Nonetheless, their activities are aimed at certifying persons tested and trusted through their procedures as worthy of practicing engineering in Nigeria.
f. While the Nigerian Society of Engineers is a voluntary association created by and run by practicing engineers, the Council for the Regulation of Engineering in Nigeria (COREN) is a statutory body set up by the Engineers (Registration) Act of 2004.
g. To become a corporate member of the NSE, an engineering graduate must have been practicing for at least four productive years which he must give a detailed technical report of. If the technical report is found to be satisfactory, he qualifies for the oral interview stage.
After a success at the interview stage, he qualifies for three NSE-organized workshops for professional improvement, continuing education and engineering etiquettes among other things.
Thereafter, a professional examination will be conducted which would include both essay writing and multi choice questions.

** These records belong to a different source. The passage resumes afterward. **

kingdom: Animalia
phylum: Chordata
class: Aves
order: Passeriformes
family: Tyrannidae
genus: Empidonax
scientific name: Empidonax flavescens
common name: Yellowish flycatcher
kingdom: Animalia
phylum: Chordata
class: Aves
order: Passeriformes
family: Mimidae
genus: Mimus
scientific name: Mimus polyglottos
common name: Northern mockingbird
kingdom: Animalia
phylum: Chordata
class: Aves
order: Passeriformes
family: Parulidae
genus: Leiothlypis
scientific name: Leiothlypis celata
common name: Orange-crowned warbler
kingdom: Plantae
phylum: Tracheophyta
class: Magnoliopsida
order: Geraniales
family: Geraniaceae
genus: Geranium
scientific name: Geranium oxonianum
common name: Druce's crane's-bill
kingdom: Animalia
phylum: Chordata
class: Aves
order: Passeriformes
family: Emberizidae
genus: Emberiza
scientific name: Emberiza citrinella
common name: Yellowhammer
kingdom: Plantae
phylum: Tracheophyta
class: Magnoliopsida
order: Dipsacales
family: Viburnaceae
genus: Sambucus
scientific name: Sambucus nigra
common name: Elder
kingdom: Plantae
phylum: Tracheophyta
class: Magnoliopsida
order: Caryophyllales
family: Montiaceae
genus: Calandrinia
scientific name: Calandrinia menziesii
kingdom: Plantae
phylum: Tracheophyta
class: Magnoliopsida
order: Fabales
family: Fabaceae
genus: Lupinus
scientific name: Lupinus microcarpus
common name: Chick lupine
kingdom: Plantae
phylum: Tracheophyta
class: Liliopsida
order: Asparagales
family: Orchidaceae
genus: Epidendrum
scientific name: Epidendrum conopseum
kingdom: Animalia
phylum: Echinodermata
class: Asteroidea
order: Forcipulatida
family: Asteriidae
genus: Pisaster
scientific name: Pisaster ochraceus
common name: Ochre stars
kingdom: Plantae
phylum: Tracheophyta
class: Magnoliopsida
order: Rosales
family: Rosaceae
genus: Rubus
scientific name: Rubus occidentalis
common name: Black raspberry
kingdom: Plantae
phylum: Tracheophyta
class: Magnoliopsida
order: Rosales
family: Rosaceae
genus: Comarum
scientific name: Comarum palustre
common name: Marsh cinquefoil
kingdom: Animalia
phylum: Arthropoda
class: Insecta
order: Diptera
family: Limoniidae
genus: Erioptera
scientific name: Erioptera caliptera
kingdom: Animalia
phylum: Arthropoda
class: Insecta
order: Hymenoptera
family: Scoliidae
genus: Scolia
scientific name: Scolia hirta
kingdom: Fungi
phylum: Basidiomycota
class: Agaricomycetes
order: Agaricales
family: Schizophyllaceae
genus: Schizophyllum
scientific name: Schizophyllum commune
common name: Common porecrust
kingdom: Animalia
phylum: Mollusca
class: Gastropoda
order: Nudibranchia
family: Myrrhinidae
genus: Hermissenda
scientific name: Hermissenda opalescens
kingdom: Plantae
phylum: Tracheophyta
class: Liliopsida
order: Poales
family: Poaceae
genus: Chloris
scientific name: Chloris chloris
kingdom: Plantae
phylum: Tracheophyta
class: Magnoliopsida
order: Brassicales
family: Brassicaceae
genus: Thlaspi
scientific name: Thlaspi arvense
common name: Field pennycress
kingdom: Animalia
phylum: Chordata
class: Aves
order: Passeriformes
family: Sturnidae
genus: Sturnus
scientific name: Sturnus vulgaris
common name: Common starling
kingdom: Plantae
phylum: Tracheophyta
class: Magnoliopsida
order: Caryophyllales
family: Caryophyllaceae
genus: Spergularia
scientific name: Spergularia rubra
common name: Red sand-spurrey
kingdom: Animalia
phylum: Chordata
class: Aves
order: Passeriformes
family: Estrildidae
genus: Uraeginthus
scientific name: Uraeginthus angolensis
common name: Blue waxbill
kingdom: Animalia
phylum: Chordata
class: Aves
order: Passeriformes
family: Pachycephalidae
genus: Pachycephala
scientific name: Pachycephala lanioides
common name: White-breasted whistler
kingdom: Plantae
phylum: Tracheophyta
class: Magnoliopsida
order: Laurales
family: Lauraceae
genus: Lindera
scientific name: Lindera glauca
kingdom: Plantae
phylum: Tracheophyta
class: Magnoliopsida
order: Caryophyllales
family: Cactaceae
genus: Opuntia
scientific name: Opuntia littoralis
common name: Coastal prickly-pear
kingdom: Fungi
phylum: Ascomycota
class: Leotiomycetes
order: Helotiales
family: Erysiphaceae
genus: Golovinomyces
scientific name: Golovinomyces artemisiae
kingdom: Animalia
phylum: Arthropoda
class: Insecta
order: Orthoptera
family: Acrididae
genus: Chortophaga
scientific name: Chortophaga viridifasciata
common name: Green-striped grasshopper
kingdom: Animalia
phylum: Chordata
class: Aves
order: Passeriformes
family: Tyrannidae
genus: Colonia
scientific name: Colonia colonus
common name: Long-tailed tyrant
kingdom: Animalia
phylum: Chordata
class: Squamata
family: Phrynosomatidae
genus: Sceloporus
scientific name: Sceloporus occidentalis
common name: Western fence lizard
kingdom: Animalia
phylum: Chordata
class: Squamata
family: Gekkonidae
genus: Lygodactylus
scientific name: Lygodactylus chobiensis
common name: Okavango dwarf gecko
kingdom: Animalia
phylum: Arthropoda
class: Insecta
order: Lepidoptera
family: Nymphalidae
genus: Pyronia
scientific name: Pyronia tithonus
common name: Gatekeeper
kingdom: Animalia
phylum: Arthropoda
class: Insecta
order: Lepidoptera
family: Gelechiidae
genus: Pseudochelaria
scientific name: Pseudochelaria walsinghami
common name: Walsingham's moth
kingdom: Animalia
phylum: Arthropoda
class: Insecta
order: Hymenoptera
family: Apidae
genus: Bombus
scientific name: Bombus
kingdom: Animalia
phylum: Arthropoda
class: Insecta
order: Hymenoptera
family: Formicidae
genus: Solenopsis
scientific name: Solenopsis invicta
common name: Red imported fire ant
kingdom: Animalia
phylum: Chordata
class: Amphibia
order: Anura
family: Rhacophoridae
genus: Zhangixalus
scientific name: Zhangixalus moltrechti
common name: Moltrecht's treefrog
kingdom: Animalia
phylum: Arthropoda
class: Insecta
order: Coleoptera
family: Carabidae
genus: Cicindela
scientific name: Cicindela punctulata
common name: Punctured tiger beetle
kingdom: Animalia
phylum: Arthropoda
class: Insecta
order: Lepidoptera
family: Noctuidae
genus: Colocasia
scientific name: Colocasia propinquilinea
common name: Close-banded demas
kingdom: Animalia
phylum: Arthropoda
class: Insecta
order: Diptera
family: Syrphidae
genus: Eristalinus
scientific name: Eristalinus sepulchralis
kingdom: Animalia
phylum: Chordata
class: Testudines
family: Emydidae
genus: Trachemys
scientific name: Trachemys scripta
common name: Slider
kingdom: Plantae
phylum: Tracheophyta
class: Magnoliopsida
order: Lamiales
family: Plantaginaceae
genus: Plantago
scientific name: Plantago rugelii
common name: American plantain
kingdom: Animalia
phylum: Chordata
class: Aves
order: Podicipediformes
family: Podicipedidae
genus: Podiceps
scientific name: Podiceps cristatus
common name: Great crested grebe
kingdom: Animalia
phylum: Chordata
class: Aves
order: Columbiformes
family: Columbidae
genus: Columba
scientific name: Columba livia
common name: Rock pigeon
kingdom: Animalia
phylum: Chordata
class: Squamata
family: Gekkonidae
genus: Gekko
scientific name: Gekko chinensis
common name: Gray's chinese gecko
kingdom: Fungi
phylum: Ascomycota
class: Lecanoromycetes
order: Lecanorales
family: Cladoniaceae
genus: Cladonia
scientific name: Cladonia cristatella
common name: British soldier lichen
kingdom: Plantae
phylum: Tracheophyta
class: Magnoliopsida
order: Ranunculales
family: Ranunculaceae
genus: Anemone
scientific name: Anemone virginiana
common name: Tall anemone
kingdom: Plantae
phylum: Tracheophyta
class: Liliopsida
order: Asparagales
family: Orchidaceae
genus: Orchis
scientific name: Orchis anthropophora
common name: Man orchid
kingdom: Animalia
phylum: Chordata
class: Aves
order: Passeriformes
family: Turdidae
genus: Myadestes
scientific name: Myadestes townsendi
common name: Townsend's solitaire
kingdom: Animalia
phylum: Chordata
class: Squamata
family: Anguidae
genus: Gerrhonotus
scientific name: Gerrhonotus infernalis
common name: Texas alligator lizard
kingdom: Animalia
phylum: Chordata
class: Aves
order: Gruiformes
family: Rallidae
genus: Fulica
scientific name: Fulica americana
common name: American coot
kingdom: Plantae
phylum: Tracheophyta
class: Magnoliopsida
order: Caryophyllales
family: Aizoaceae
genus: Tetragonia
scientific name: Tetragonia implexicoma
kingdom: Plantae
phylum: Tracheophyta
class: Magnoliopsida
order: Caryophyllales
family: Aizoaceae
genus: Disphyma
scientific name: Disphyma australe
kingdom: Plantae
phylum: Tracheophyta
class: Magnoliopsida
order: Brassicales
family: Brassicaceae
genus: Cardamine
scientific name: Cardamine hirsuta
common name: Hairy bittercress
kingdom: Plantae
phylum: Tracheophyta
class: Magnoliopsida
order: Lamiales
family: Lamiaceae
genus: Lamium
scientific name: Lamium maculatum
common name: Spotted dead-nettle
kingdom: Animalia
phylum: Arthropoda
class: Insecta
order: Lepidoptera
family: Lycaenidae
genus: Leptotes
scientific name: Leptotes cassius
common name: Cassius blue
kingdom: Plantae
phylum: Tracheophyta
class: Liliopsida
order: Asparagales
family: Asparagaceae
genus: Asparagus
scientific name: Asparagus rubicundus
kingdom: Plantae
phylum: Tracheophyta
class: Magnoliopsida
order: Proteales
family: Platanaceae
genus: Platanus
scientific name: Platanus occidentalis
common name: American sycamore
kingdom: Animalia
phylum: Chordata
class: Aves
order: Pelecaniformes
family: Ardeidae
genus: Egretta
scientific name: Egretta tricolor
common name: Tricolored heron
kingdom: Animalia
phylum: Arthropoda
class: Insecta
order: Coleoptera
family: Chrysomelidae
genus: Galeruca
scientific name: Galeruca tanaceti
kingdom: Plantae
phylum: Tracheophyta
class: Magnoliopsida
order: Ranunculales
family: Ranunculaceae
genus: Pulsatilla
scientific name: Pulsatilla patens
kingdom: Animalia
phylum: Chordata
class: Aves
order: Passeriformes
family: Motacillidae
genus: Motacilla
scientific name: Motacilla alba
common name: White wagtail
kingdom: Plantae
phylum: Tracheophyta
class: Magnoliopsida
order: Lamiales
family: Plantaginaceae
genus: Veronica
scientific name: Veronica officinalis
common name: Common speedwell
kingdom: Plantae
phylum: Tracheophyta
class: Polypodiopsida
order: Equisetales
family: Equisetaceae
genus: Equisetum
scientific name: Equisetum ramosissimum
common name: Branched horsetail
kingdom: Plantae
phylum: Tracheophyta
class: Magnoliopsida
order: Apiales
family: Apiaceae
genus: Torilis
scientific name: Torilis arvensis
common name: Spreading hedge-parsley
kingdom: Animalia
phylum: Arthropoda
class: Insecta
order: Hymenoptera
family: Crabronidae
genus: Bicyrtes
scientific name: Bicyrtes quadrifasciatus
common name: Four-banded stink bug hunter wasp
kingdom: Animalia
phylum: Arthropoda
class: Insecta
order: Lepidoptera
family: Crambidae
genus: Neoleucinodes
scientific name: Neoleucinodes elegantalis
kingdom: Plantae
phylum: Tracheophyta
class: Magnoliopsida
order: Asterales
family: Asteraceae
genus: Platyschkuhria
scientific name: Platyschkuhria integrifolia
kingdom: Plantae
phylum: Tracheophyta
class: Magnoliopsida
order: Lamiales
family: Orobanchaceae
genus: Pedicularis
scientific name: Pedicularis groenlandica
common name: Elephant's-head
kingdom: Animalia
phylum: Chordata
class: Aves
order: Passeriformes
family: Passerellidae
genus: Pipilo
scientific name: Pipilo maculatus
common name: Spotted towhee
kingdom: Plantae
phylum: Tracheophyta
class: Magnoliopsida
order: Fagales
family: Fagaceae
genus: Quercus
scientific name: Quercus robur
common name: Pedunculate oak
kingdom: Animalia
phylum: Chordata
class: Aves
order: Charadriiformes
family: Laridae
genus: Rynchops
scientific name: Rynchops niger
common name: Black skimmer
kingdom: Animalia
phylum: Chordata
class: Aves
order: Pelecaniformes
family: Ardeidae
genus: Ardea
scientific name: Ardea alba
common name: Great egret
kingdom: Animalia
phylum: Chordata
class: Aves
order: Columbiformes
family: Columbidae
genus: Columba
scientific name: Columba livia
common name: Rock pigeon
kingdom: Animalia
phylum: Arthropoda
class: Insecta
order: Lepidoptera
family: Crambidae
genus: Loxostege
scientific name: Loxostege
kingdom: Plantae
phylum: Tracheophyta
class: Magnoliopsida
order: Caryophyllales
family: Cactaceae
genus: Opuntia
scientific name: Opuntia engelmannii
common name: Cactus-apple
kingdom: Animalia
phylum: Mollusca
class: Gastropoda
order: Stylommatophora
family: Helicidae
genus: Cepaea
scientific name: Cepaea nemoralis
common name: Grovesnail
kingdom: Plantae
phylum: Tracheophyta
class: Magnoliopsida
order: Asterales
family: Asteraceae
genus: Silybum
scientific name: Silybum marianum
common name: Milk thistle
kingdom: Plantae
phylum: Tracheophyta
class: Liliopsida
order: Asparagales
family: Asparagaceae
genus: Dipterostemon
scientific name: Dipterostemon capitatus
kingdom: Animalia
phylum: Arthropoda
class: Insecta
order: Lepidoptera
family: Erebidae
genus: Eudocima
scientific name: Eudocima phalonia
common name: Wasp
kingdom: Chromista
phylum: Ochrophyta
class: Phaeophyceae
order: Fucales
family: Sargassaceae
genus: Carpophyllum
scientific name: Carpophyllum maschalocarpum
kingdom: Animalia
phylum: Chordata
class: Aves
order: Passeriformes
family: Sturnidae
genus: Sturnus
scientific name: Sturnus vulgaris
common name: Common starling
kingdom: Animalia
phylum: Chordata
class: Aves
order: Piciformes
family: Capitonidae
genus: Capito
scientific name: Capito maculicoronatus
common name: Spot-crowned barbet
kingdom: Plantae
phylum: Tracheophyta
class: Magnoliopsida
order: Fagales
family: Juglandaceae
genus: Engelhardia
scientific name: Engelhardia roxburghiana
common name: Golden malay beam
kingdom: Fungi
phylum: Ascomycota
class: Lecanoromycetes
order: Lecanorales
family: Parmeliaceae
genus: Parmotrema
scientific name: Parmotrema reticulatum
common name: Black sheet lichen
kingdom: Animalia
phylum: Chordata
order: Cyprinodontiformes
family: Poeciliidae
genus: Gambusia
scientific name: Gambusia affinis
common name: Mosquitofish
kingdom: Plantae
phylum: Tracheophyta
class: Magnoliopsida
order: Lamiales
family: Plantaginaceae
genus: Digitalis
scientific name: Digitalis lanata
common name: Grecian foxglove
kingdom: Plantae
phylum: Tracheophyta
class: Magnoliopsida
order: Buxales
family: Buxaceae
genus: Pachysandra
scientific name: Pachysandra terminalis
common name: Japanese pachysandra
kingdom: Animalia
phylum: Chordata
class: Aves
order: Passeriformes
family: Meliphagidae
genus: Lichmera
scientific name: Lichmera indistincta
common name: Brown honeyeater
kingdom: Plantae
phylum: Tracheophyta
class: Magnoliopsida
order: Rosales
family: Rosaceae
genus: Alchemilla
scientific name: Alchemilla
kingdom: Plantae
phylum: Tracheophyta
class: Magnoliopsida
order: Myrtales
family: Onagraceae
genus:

A final success at the examination qualifies one as a corporate member of the NSE and a genuine engineer. Benefits of membership include Award, grants and prizes to distinguished engineers; international image for members; regular workshops and conferences for members to update members about the trends in the profession; recognition by and liaison with COREN on issues relating to the engineering profession and so on.
h. Once a member of the NSE, a computer engineer becomes eligible to be registered by COREN. COREN is saddled with the responsibility of regulating and controlling the training and practice of engineering in Nigeria.
The body also ensures and enforces the registration of all engineering personnel and consulting firms wishing to practice within Nigeria.
i. Finally, a successful membership, registration and certification by Nigerian Society of Engineers and Council for the Regulation of Engineering in Nigeria makes one a computer engineer!